REQUIREMENT:
Answer these questions about the 9/11 column, one per line, numbered as below.
1. Who was dismissed, according to the column, and what was her role?
2. Besides military, intelligence and government insiders, which groups does Inge Hanle say have rejected the official account?
3. At which university is Anthony J. Hall a professor?

Alex Constantine - October 4, 2008
Paul Russell: Who dares to question the 'Big Lie of 9/11'?
October 04, 2008
What exactly happened on Sept. 11, 2001? Did the Twin Towers fall because of terrorism or have we been duped by the “Big Lie of 9/11”? An avid debate on that question broke out on our letters page last week, in reaction to the dismissal of Lesley Hughes, a Liberal candidate and 9/11 skeptic. Some readers sided with her.
“Numerous military, intelligence and government insiders have gone on record rejecting the official account,” wrote Inge Hanle. “So have firefighters, veterans and scientists. With several U.S. senators now daring to take on the issue, it’s high time for the Post and other media cogs to open your eyes to the lies.”
Adding weight to the skeptics’ side was Anthony J. Hall, a University of Lethbridge professor. In a letter published last week, he noted, “We are living in the toxic fallout generated by the big lie of 9/11.” That statement was flatly rejected by other readers.

Dataset items:
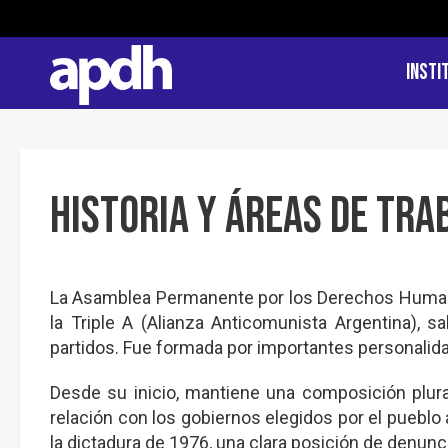
Insti
Historia y áreas de tra
La Asamblea Permanente por los Derechos Human
la Triple A (Alianza Anticomunista Argentina), s
partidos. Fue formada por importantes personalid
Desde su inicio, mantiene una composición pluralis
relación con los gobiernos elegidos por el pueblo
la dictadura de 1976, una clara posición de denun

SOLUTION TO THIS EXERCISE:
1. Lesley Hughes, a Liberal candidate
2. Firefighters, veterans and scientists
3. University of Lethbridge